Irina Reyn's debut novel, What Happened to Anna K., transports Anna Karenina to Queens, N.Y., where she struggles with familiar issues of identity, social rules, gender and loyalty a century later and a continent away.

Where did you get the idea to reimagine Anna Karenina?

I took a course on the book in graduate school, so I read it over and over again for several months. It occurred to me that I was reading it anew: Anna seemed less a victim of her time period, more like she was bent on leaving behind the life she had created to chase something that was more of a romantic illusion. In Tolstoy's book she's always reading, so the narrative of fiction influences the way she sees her own life. I identified as an immigrant and also as a bookworm. I also felt that books were shaping my life and feeling that life could go along a narrative arc, which of course it can't.

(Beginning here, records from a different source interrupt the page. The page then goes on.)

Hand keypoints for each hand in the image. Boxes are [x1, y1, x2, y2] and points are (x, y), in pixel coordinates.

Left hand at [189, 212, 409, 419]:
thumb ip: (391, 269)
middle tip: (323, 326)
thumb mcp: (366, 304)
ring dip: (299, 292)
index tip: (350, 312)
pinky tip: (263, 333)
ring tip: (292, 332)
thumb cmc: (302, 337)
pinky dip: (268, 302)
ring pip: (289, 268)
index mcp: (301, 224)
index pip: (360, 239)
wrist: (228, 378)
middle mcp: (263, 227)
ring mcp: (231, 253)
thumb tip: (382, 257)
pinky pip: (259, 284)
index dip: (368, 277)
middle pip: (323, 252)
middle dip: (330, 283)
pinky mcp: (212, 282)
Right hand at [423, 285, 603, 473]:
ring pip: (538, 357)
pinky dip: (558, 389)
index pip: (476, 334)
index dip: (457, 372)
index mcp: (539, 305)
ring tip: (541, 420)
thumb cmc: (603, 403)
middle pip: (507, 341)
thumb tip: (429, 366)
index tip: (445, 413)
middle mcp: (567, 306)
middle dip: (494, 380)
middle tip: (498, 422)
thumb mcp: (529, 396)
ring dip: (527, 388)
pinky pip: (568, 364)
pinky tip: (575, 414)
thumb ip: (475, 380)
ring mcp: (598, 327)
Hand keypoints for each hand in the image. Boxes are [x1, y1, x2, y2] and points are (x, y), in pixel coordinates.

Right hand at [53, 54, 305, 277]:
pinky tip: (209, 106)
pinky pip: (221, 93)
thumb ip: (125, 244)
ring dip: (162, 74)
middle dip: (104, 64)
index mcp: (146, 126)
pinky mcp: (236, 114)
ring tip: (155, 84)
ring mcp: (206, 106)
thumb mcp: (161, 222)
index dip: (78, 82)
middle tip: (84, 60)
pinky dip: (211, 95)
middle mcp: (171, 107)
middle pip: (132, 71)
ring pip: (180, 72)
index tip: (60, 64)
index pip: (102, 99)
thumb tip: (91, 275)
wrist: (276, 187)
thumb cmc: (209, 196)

Did you plot out the way significant events from Tolstoy would translate into a modern setting?

I did not even look at the book again. I used memories of the scenes that resonated with me, like the scene when Vronsky and Anna meet, from Kitty's point of view, when she sees Anna take her man. The way that way scene unfolds is mesmerizing.

Although women are not in the same situation as they were in the 19th century, you see a parallel between their role in Anna's world and Anna K.'s world?

It's definitely there, absolutely. Anna K. is a Russian immigrant with certain notions of femininity and aging. She's very much aware that a lot of her currency comes from her beauty and her youth. Once that starts fraying a little bit, she begins to unravel. And Anna K.'s as much of an American as a Russian. The things she experiences in the U.S. underwrite her fears.

How much of Anna K.'s world of Russian and Bukharan Jewish immigrants is informed by your own experience?

I was very much interested in setting Anna K. in the place where I grew up, the Rego Park section of Queens. The Russian immigrants are more secular than the Bukharans, whose traditions are so strong. So it's heightening the issues of identity and culture and displacement. It was fascinating for me to look at, having had the experience of growing up among Bukharan Jews, and I hope I did some justice.

Tolstoy said we're not supposed to pity Anna by the end, but you can't help sympathizing with her.

Tolstoy wanted to condemn her himself, but he couldn't do it because he empathized with her so much. I wanted to show the complex sides of her personality.